My cousin has had it twice as an adult, the second time left her at about 60%, which has been pretty hard on her.
The fact that people judge appearances first, because it is unpreventable and incurable I'd give it 1 out of 10 stars.
Do you know if her occurrences were on opposites sides of the face or the same side both times?
Treatment might have changed over the years, but the prednisone I was given really layed on the depression. Make note of that should you get a case, and prednisone is prescribed: you're depressed because of the high dose of steroids, not the fact that your face is all crooked. Prednisone didn't seem to do any good anyway.

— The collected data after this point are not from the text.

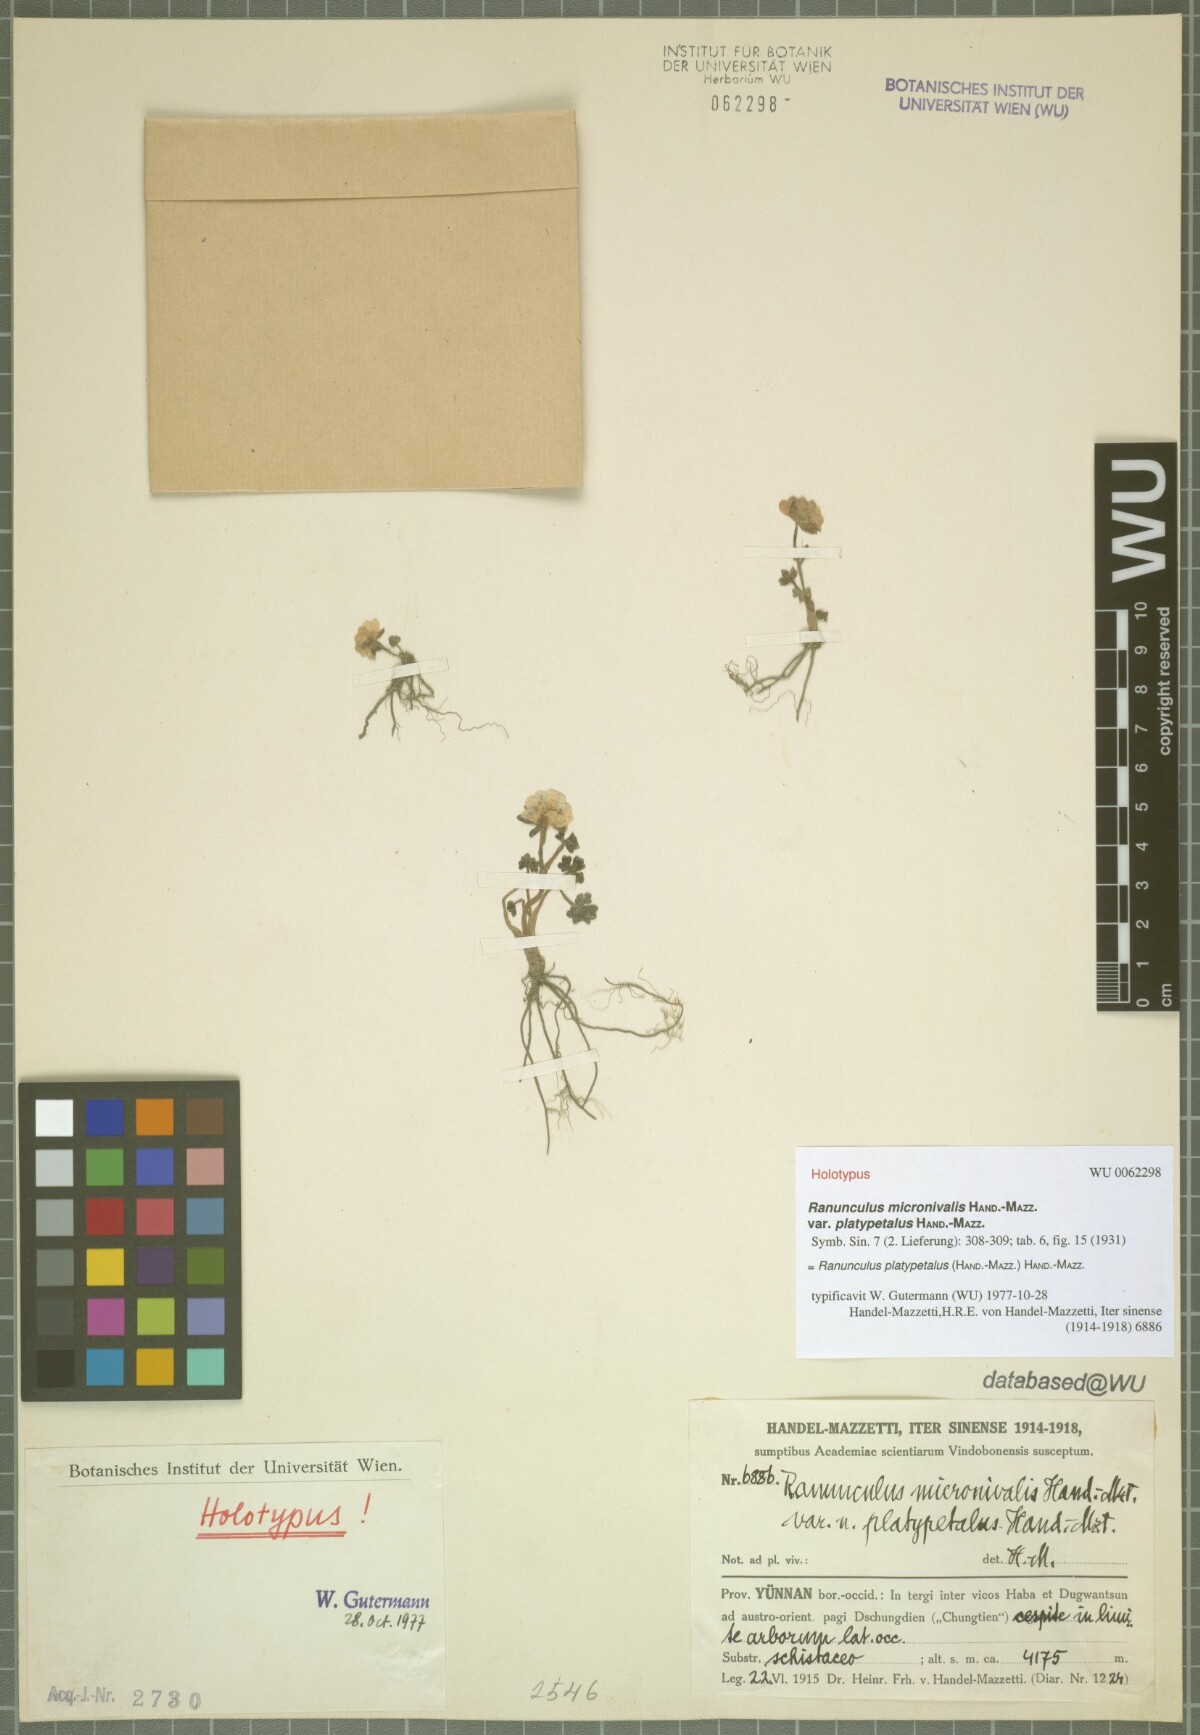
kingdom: Plantae
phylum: Tracheophyta
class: Magnoliopsida
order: Ranunculales
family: Ranunculaceae
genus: Ranunculus
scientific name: Ranunculus platypetalus
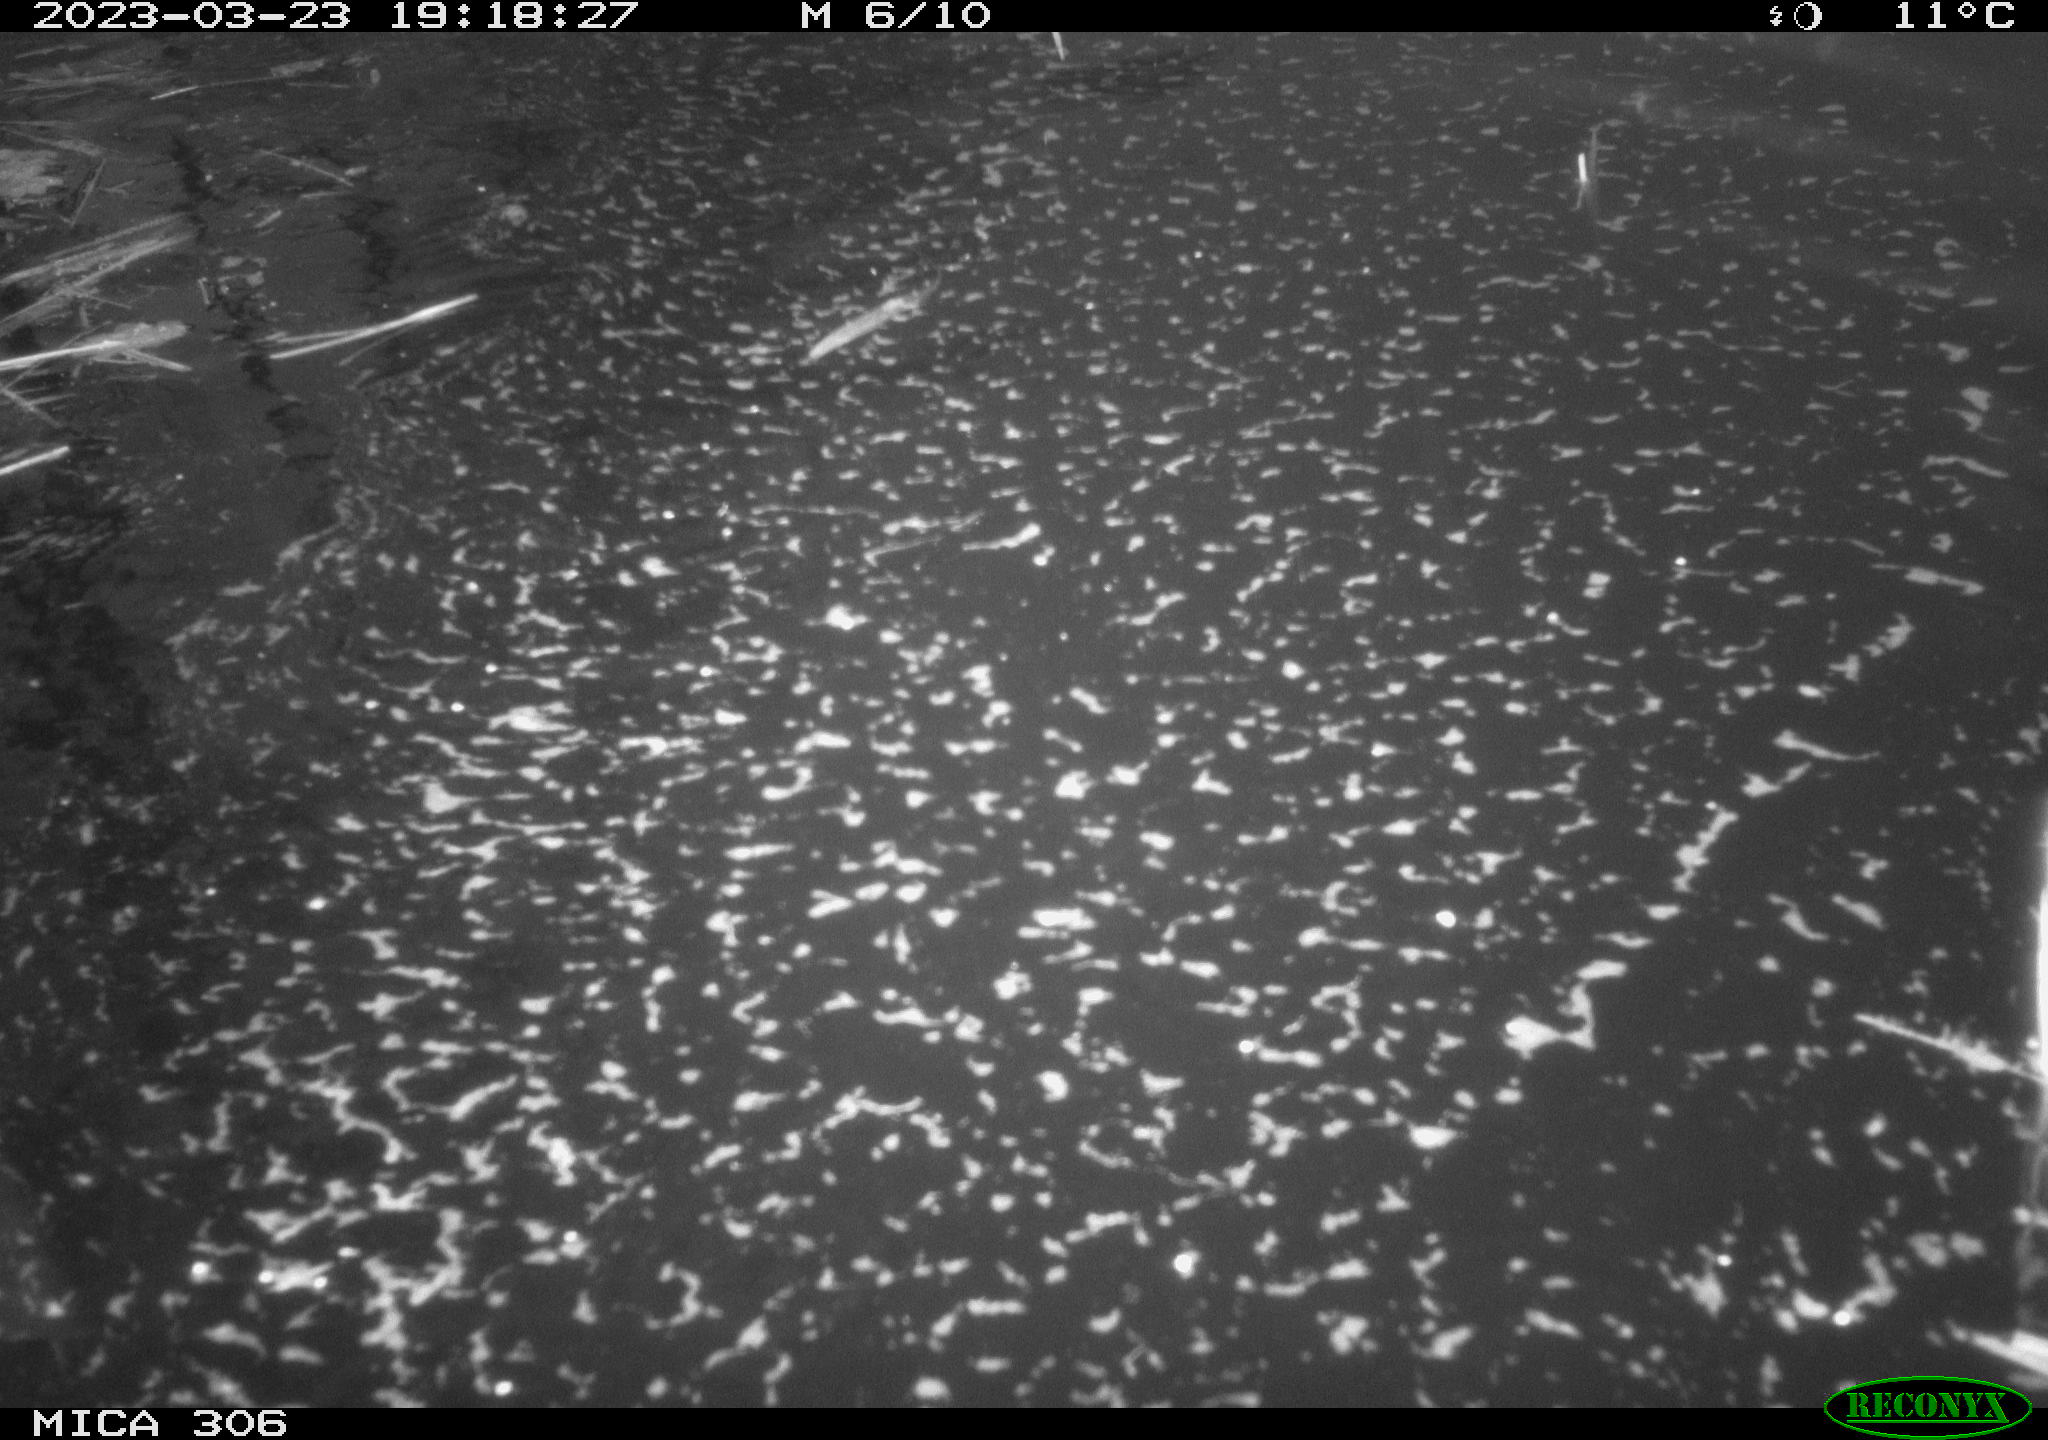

I guess I'm rambling to say that if you wake up one day and half your face doesn't work, and assuming it's not a stroke or something, it won't kill you. It'll get mostly better, but your face might have some added "character" when it's over. But mostly: no one will notice more than you do, so quit worrying about it. Most people I meet, when told, have no idea. My wife notices when I get tired (eye droops a bit). And now you have a story about the day you thought you were having a stroke.
The treatment is the same today: prednisone.
> you're depressed because of the high dose of steroids, not the fact that your face is all crooked
I was definitely depressed because my face was crooked :\ That said, I wasn't all that depressed, but I was pretty worried.